In other words, one must be able to sell in order to advance to the highest, best-compensated level of security consulting. Selling requires talking, listening, promoting, and persuading others to take a chance by engaging one's firm to provide services for which there is seldom an absolute guarantee. At its absolute best (which is an executive talent distinct from glad-handing, back-slapping peddling), this skill translates into becoming the client's trusted adviser who delivers intangible value beyond solving a single security problem. It takes finesse to do this well, and it sometimes takes a vast reservoir of confidence which suffers if needlessly burdened by doubts based on a deep understanding of security challenges. As a result, it often happens in the best of security consultancies that the person who sells the job and sustains the client relationship is not at all the same as the one who does the actual work and solves the security challenges. This situation can be hard on both the client-facing and problem-solving consultants, but it is harder on the latter.
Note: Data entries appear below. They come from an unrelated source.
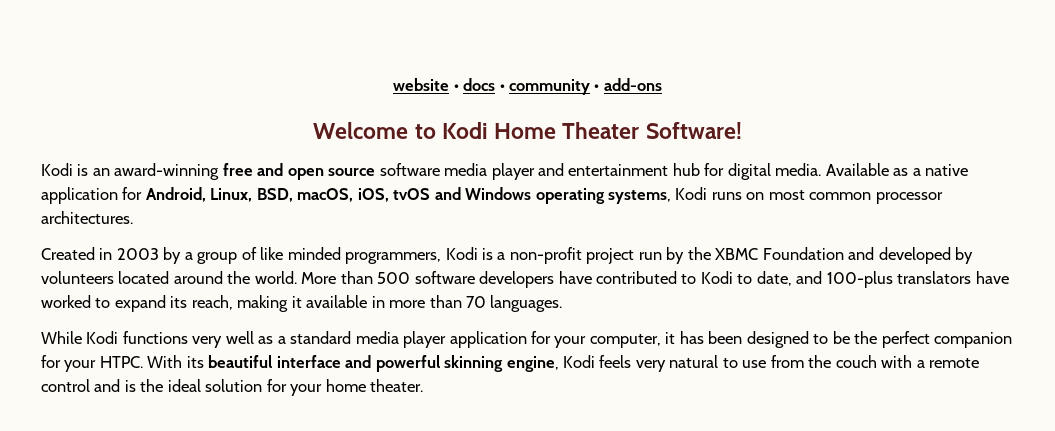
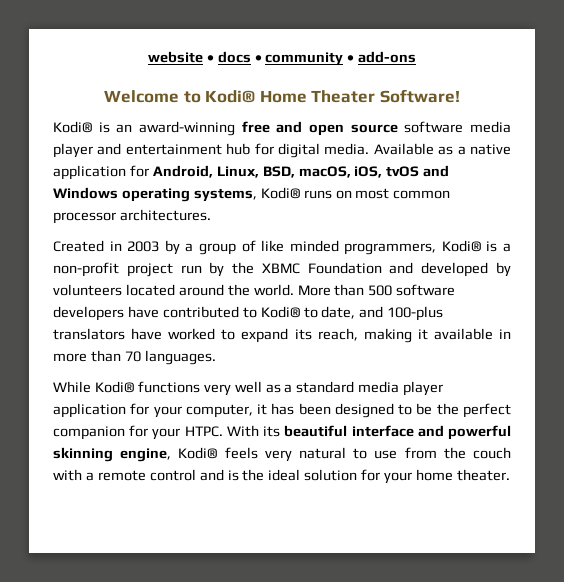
[441,122,488,139] Kodi -> [205,90,256,103] Kodi®
[41,163,73,176] Kodi -> [53,121,92,133] Kodi®
[675,187,708,200] Kodi -> [260,187,300,199] Kodi®
[445,247,478,260] Kodi -> [441,240,481,252] Kodi®
[700,271,733,284] Kodi -> [260,306,300,318] Kodi®
[86,331,119,344] Kodi -> [94,381,134,393] Kodi®
[563,355,596,368] Kodi -> [178,447,218,459] Kodi®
To the security consultant in the business to protect and to solve problems, selling the work may appear unsavory or secondary, a lousy job. To the consultancy, however, getting business comes first. Without it, there can be no consultancy, no income, no professional staff to solve client security problems, no client -- nothing. The consultancy is a car where a business developing executive is the accelerator and a security expert is the brake. The car needs both to function effectively, but first needs an accelerator. Otherwise, it is not a car but a cart. And so the executive consultant whose greatest expertise is in selling services invariably bubbles to the top of the hierarchy, earning more compensation, status, and decision-making authority than the security practitioner who is expert at solving client problems but less proficient at capturing new clients. The practitioner in these circumstances makes his peace with his limitations of skills or career prospects, develops selling skill to match or exceed security expertise, or leaves for other work more suited to his capacities and tastes.
Security consulting can be a lousy job. It is by nature episodic, which means one is constantly biting into different problems without staying around long enough to digest an entire meal. Some practitioners find this aspect of the work too unsettling; they want to be on the ship when it sails. Others, however, find this work bracing and broadening. Success at security consulting brings with it exposure to more people, places, and protection challenges than a career with one or even a handful of employers would afford. It is a broadening experience akin to learning a foreign language and functioning in a new country. The practitioner who has been effective as a security consultant offers a broad knowledge base and aptitude for getting results when hired to direct the security department of a public or private sector organization. This is one way that even lousy jobs can ultimately contribute to better security: the consultant who is a refugee from those lousy security jobs appreciates the steadiness of the current employer yet brings a depth of experience unavailable to someone whose entire world view and knowledge base come from the same employer.
There is another value of lousy security jobs. Persevering through them to attain some objective measure of success eventually gives the practitioner a surer sense of self and more confidence in his or her own abilities. The net result is more security in one's own worth, a good thing to have that remains portable beyond a lousy job.